Gratitude is not the response she expected. She smiled through thin lips, missing the hoped-for fight. She closed her eyes and left without a goodbye.

4.

Opera resounded in her condo at full blast; she sang along with Carmen, Marriage of Figaro, Eugene Onegin. When a young couple moved into the condo next to hers, kept their doors and windows open, rocked on with AC/DC and the Stones, she pounded on their wall and complained. The wide-eyed man said, “When do I get to play my music?” She retorted, “Never.” Faced with an unhinged inferno, they moved soon after. Fortunately, I was happy to sing along with Mami and Donizetti.

5.

She was a magpie, delighted in shiny objects and stones, wore heavy amber necklaces, amber brooches and earrings. On a walk, she’d pick up a sparkling piece of mica, caress it, breathe in its beauty for a few days before depositing it in a jewelry box. Thursdays were Senior Discount Days at her thrift store and the collectors lined up before the doors opened. Each made a beeline to their Promised Land. Mami’s hands burrowed in the costume jewelry bin; she pulled out strings of beads, chipped, with broken clasps, but to a discerning eye still lovely. Her basket filled before she moved to the oversize clothes racks and the opera CDs.

6.

She loved her hairdressers, owners of small salons in dingy strip malls, whom she’d quiz on their lives in Greece, Egypt, Macedonia, getting to know wives and children, commiserating about failed exams, crying with broken hearts. Often she was treated to a shot of ouzo and a plaintive melody performed by a tenor with a missed calling. She’d return radiant with the lives of her friends. Just imagine,” she’d say, “poor Magdalena had another miscarriage but still wrote the TOEFL test and is convinced she got perfect. Such a smart girl. If my son weren’t entangled with that hussy, I’d set them up. Magdalena would be wonderful for him. But come to think of it, she is in a relationship, too. Bit of a barrier.”

7.

On the last day, when I arrived at her condo, her body was cold and damp. She’d fallen back on the bed. Her denture-less mouth gaped; a nosebleed crusted her face. My eyes coursed over the familiar room, the Degas ballerinas, the O’Keeffe throbbing peony, the bird calendar, the bust of Bedrich Smetana. The walls pulsated with life.

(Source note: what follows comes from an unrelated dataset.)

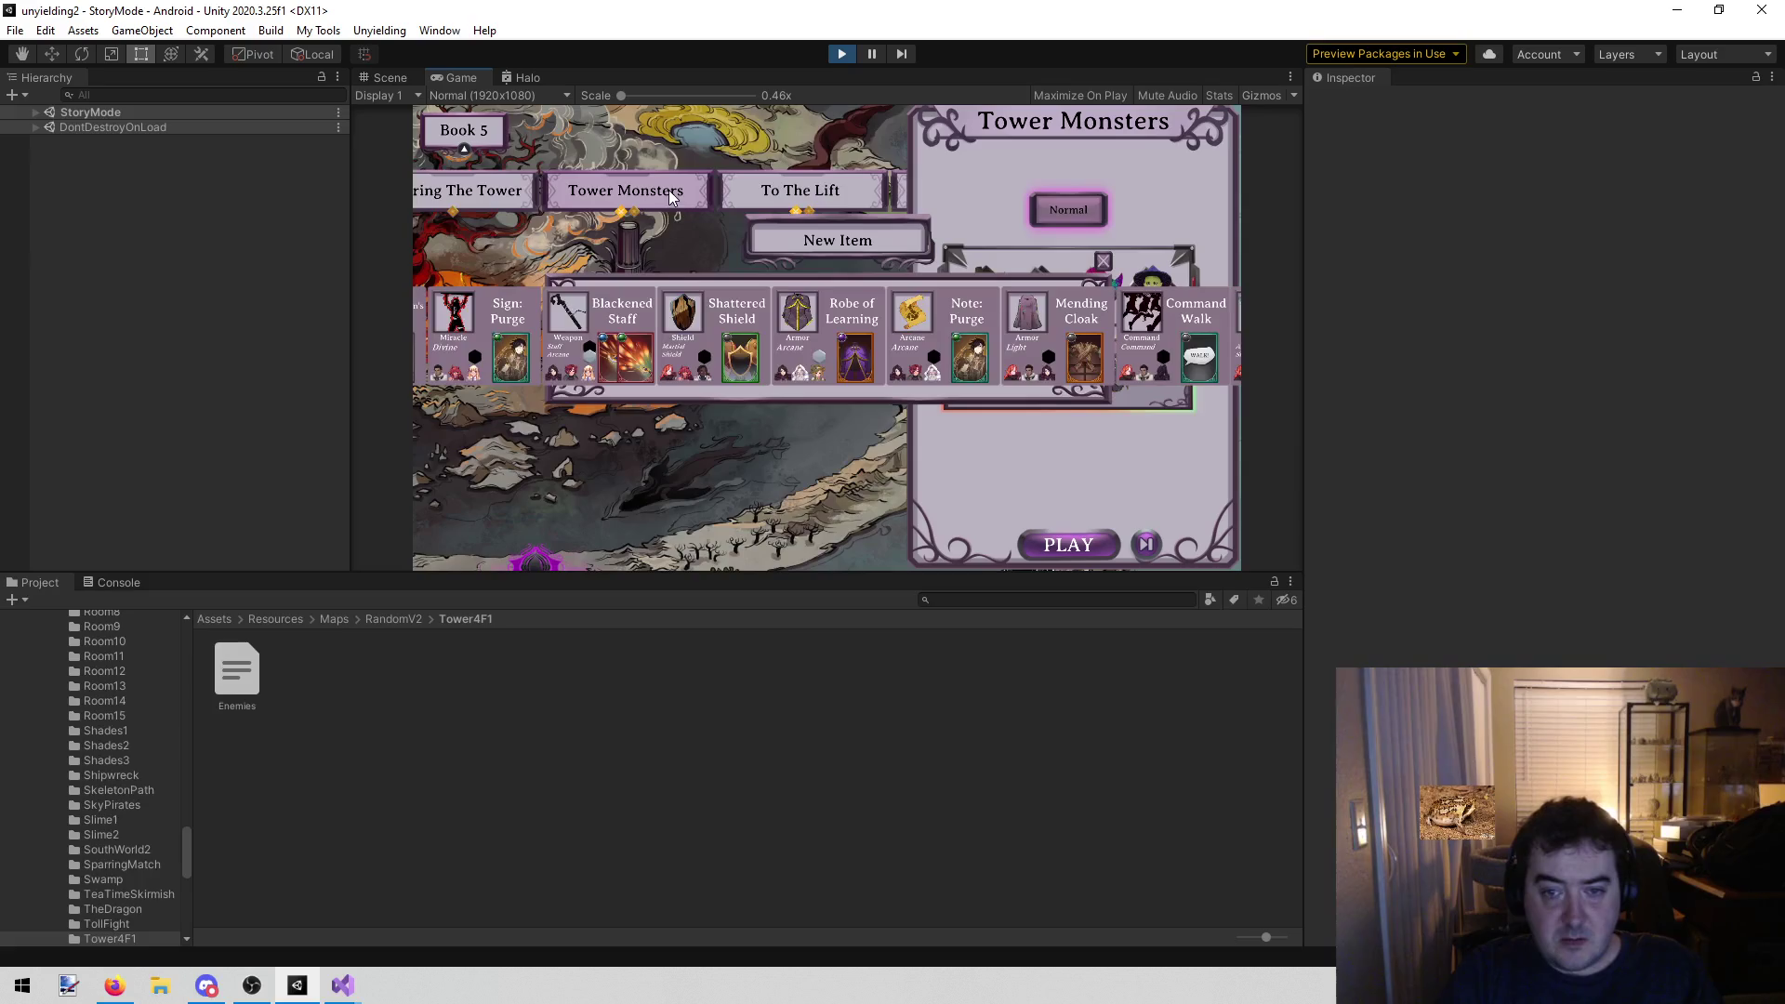
click(1103, 261)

On her bed, a body. Only a body. Mami was elsewhere.

I was frozen in the doorway of the arctic cold room.

The policemen had me translate the handwritten Slovak scribble on her desk, not a suicide note. The diary entry for each of her last three days consisted of a single word -- Pain. Next to Mami’s bed stood a pair of silver high-heeled stilettos.

8.

I plant a For Sale sign on the lawn of her condo, spend days trying to clear out decades of assorted treasures. The door-bell keeps ringing and I receive visitations from a string of senior citizen well-wishers from the neighborhood, telling me how wonderful she was, what a loss for us all. A chickadee hops from branch to branch, in search of company. I lean on the doorframe, wishing I had a sweet, or even a sweet word to offer the tottering grievers, but I have nothing.